Так я заключил договор с королём наркоторговцев. Устроился неплохо, личная макака полновластного монарха – это фигура, даже если под монаршей лапой жалкий клочок земли у побережья, дюжины две рыбацких скорлупок и развалины рыбзавода, где вассалы его величества солят рыбу и готовят зелье для продажи. Мои выступления пользовались успехом, госпожа Муди подумывала даже о гастролях.

– Соберём программу, – говорила она мне. – Тебя вывезем, Акито-Ино, Той…
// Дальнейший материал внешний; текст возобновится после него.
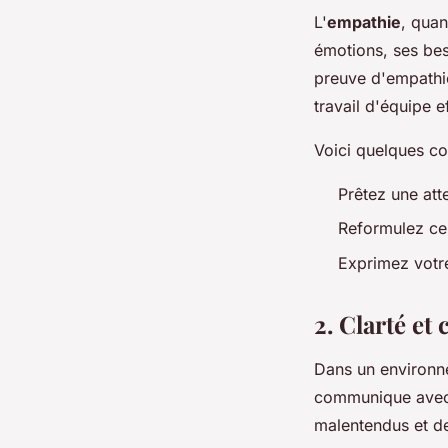
L'
empathie
, quan
émotions, ses beso
preuve d'empathie
travail d'équipe 
Voici quelques co
Prêtez une atte
Reformulez ce 
Exprimez votre
2. Clarté et
Dans un environne
communique avec
malentendus et des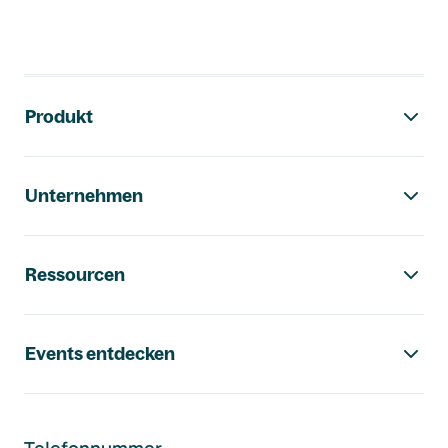
Footer-Navigation
Produkt
Unternehmen
Ressourcen
Events entdecken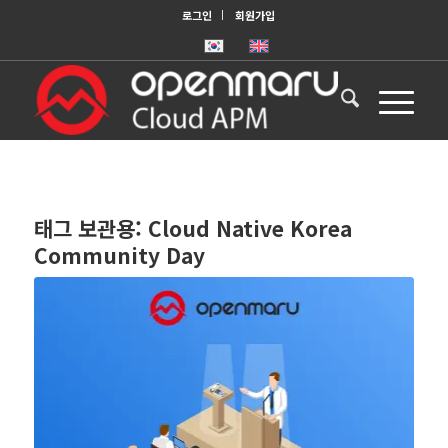
로그인
회원가입
태그 보관용:
Cloud Native Korea
Community Day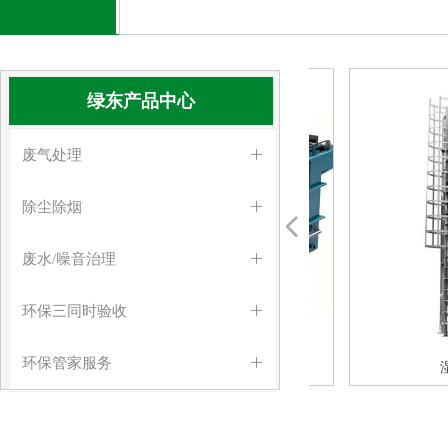
绿东产品中心
废气处理
ꄶ
除尘除烟
ꄶ
넳
废水/噪音治理
ꄶ
环保三同时验收
ꄶ
环保管家服务
ꄶ
双极气旋塔 多桶式旋流喷淋柜废气处理设
东莞排污许可证办理,东莞排污证
多桶式旋流喷淋柜废气处理设备
东莞环保验收,环保验收办理
东莞环保验收,东莞环评验收
RCO催化燃烧废气处理设备
微生物滴滤废气处理设备
湿式静电除尘除烟设备
UV光解废气处理设备
UV光解废气处理设备
一体化污水处理设备
活性炭废气处理设备
等离子废气净化设备
废水处理一体化设备
雨污分流工程及验收
水喷淋废气处理塔
干式漆雾过滤设备
多桶式旋流喷淋柜
等离子废气净化器
厨房油烟净化设备
东莞环评办理公司
RTO催化燃烧设备
溶气气浮机设备
脉冲滤筒除尘器
酸雾喷淋净化塔
混动气旋喷淋塔
脉冲布袋除尘器
脉冲滤筒除尘器
溶气气浮机设备
脉冲除尘设备
干式过滤设备
旋风除尘装置
生物除臭设备
油烟净化设备
油烟净化设备
活性炭吸附箱
发电机消音器
气旋喷淋塔
旋风除尘器
湿式静
备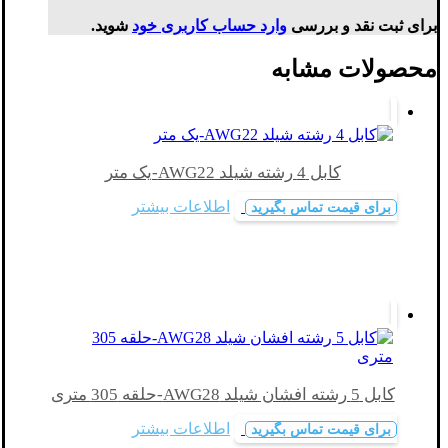
برای ثبت نقد و بررسی
وارد حساب کاربری خود
شوید.
محصولات مشابه
کابل 4 رشته شیلد AWG22-یک متر
اطلاعات بیشتر
برای قیمت تماس بگیرید
کابل 5 رشته افشان شیلد AWG28-حلقه 305 متری
اطلاعات بیشتر
برای قیمت تماس بگیرید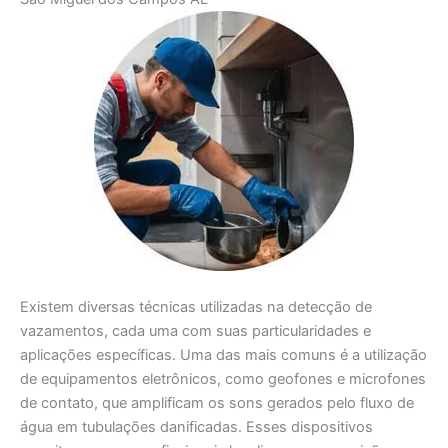
Existem diversas técnicas utilizadas na detecção de
vazamentos, cada uma com suas particularidades e
aplicações específicas. Uma das mais comuns é a utilização
de equipamentos eletrônicos, como geofones e microfones
de contato, que amplificam os sons gerados pelo fluxo de
água em tubulações danificadas. Esses dispositivos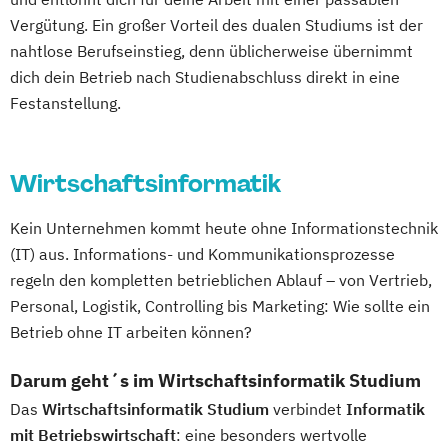
Vergütung. Ein großer Vorteil des dualen Studiums ist der
nahtlose Berufseinstieg, denn üblicherweise übernimmt
dich dein Betrieb nach Studienabschluss direkt in eine
Festanstellung.
Wirtschaftsinformatik
Kein Unternehmen kommt heute ohne Informationstechnik
(IT) aus. Informations- und Kommunikationsprozesse
regeln den kompletten betrieblichen Ablauf – von Vertrieb,
Personal, Logistik, Controlling bis Marketing: Wie sollte ein
Betrieb ohne IT arbeiten können?
Darum geht´s im Wirtschaftsinformatik Studium
Das
Wirtschaftsinformatik Studium
verbindet
Informatik
mit Betriebswirtschaft
: eine besonders wertvolle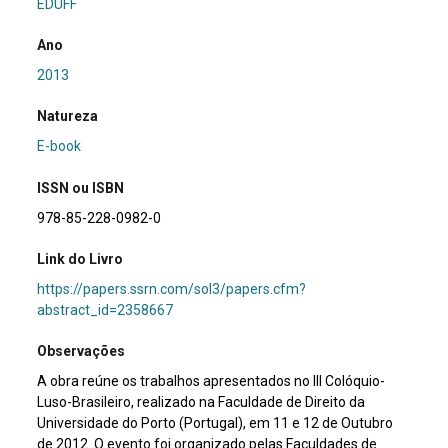
EDUFF
Ano
2013
Natureza
E-book
ISSN ou ISBN
978-85-228-0982-0
Link do Livro
https://papers.ssrn.com/sol3/papers.cfm?
abstract_id=2358667
Observações
A obra reúne os trabalhos apresentados no III Colóquio-
Luso-Brasileiro, realizado na Faculdade de Direito da
Universidade do Porto (Portugal), em 11 e 12 de Outubro
de 2012. O evento foi organizado pelas Faculdades de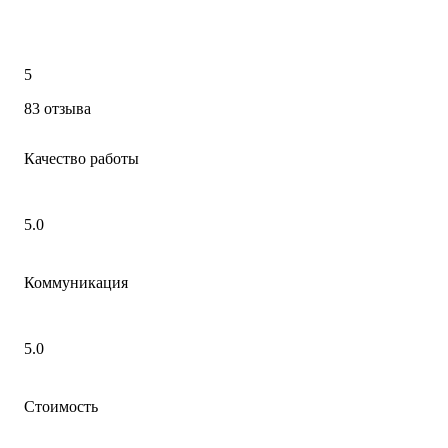
5
83 отзыва
Качество работы
5.0
Коммуникация
5.0
Стоимость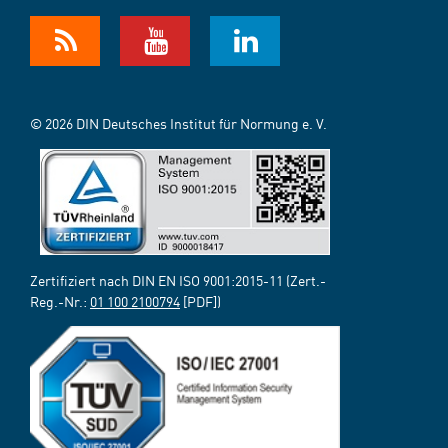
© 2026 DIN Deutsches Institut für Normung e. V.
Zertifiziert nach DIN EN ISO 9001:2015-11 (Zert.-
Reg.-Nr.:
01 100 2100794
[PDF])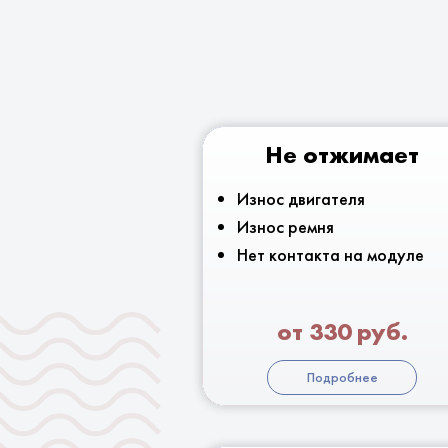
Не отжимает
Износ двигателя
Износ ремня
Нет контакта на модуле
от 330 руб.
Подробнее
– Нихо можно взять, – предложил я.

– Эту сучонку? У неё молоко ещё на губах не обсохло.

– У неё номер.

– Её номер без тебя помер. На днях подкину эту идейку Мастини.
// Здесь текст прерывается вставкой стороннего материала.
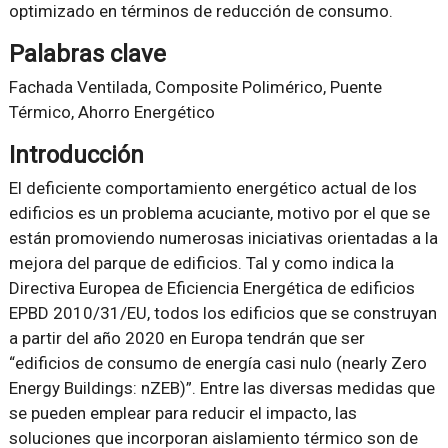
optimizado en términos de reducción de consumo.
Palabras clave
Fachada Ventilada, Composite Polimérico, Puente
Térmico, Ahorro Energético
Introducción
El deficiente comportamiento energético actual de los
edificios es un problema acuciante, motivo por el que se
están promoviendo numerosas iniciativas orientadas a la
mejora del parque de edificios. Tal y como indica la
Directiva Europea de Eficiencia Energética de edificios
EPBD 2010/31/EU, todos los edificios que se construyan
a partir del año 2020 en Europa tendrán que ser
“edificios de consumo de energía casi nulo (nearly Zero
Energy Buildings: nZEB)”. Entre las diversas medidas que
se pueden emplear para reducir el impacto, las
soluciones que incorporan aislamiento térmico son de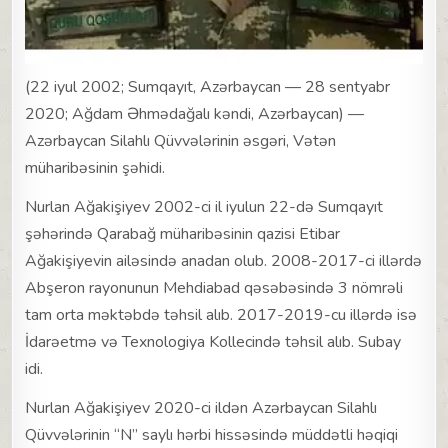
(22 iyul 2002; Sumqayıt, Azərbaycan — 28 sentyabr
2020; Ağdam Əhmədağalı kəndi, Azərbaycan) —
Azərbaycan Silahlı Qüvvələrinin əsgəri, Vətən
müharibəsinin şəhidi.
Nurlan Ağakişiyev 2002-ci il iyulun 22-də Sumqayıt
şəhərində Qarabağ müharibəsinin qazisi Etibar
Ağakişiyevin ailəsində anadan olub. 2008-2017-ci illərdə
Abşeron rayonunun Mehdiabad qəsəbəsində 3 nömrəli
tam orta məktəbdə təhsil alıb. 2017-2019-cu illərdə isə
İdarəetmə və Texnologiya Kollecində təhsil alıb. Subay
idi.
Nurlan Ağakişiyev 2020-ci ildən Azərbaycan Silahlı
Qüvvələrinin “N” saylı hərbi hissəsində müddətli həqiqi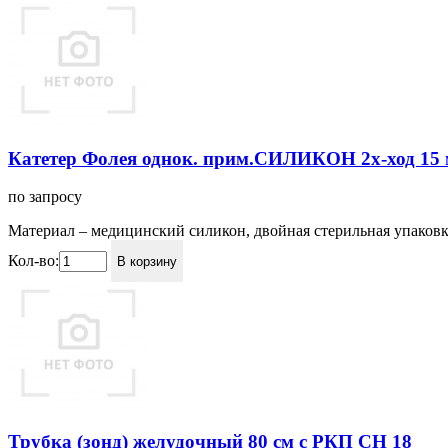
Катетер Фолея однок. прим.СИЛИКОН 2х-ход 15 
по запросу
Материал – медицинский силикон, двойная стерильная упаковка
Кол-во:
В корзину
Трубка (зонд) желудочный 80 см с РКП СН 18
Муди давно мечтала о турне. Мечтам не дано было сбыться, виноват в этом я, но лишь отчасти. Не моя вина, что однажды, прогуливаясь в час рассветных теней у причала Метизной бухты, я встретил Фокса Терье.

Глава четвёртая

Я ронял в маслянистую воду ржавые болты. Лениво, без размаха. Метизная бухта у местных кинодов популярностью не пользовалась – вода грязная, даже при высоком приливе торчат из воды столбы, набережная завалена горами металлолома. Купаться нельзя, валяться – никакого удовольствия, а больше на побережье делать нечего – так, во всяком случае, считает местный молодняк. Взрослый кинод к морю ходит только по надобности. Я – иное дело. Надо же поразмыслить хоть иногда, понимаете? Ну, пораскинуть мозгами, обдумать положение.
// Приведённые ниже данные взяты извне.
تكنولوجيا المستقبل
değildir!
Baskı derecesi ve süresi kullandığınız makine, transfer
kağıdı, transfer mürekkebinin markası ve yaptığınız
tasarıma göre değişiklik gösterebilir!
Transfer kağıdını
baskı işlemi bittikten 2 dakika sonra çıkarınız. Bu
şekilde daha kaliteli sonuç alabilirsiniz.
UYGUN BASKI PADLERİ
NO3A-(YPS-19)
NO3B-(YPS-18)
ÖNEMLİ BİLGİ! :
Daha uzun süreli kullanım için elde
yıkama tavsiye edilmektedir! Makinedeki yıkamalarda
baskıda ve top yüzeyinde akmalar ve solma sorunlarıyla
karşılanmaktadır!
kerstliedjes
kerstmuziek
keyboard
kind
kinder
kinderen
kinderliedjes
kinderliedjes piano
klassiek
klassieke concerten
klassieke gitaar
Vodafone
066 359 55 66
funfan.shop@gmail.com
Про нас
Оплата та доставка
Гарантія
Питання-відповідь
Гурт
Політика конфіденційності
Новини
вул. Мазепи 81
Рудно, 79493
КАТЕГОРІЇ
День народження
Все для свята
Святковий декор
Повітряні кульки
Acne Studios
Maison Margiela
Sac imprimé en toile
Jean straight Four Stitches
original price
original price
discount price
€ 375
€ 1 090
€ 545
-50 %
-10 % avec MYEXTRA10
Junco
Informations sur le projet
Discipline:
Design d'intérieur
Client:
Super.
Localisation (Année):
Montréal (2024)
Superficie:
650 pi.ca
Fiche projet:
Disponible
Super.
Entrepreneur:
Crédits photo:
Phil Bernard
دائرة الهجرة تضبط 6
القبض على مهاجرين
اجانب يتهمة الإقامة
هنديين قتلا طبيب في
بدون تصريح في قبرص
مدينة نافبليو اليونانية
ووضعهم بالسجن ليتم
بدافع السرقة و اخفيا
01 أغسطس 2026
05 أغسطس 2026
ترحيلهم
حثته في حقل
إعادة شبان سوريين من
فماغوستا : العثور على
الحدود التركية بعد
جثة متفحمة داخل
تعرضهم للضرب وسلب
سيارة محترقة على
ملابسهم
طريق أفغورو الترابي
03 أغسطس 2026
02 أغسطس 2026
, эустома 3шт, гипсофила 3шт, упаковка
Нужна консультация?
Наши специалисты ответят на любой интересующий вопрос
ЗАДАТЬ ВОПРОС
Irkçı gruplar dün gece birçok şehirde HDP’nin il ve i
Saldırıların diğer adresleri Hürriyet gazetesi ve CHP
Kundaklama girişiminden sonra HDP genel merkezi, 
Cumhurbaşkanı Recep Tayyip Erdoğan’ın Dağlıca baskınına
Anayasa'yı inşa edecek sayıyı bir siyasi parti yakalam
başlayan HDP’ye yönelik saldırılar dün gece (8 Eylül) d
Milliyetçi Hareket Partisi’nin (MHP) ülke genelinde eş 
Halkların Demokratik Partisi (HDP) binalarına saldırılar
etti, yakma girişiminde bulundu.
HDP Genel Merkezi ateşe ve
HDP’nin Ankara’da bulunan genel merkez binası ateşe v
Я пробыл на Киноде три земных месяца. Чего добился? Скопил на службе у Мастини тысячи три реалов, сумму по местным меркам немалую, заработал вес в обществе, разобрался в коммерческих схемах, если что – мог бы сколотить наркоартель и составить господину Мастини конкуренцию. Вяло он работал, без выдумки. Что это за бизнес – ввозить морем с Рассветного архипелага табун-траву, варить «пыху», парить её олухам из Тайган-лога и легавым Азавака (разумеется, из-под полы). Рыбой ещё приторговывать. С этим пятилетний щенок справится. Мастини неглуп, однако единственное, на что ему хватило изобретательности – поголовно подсадить псов своих на эту мерзость, притом не подсесть собственнозадно. Видели бы вы, что «пыха» с кинодами делает. Однажды при мне в «Борзой масти» матёрый кинодище шести сезонов от роду допыхался до бешеной пены. Всех вокруг перекусал, когда его вязали полотенцами, и потерял толмача. Я хотел подобрать, но… Вот с этого самого случая и появились у меня сомнения – так ли уж хорошо разобрался в местных делах. Блестящий шарик вывернулся из пальцев и шмыгнул в нору. Сначала я решил – глюки. Решил, что пробрало и меня зелье, хоть вроде и не действовало. Чтобы удостовериться, я оглядел бедолагу Чихуана (так звали укуренного), когда его волокли на задний двор – пристрелить. Толмача у него в ухе не было. Не потому ли потерял борзый вид и перестал понимать, что ему простым кинодским языком втолковывают?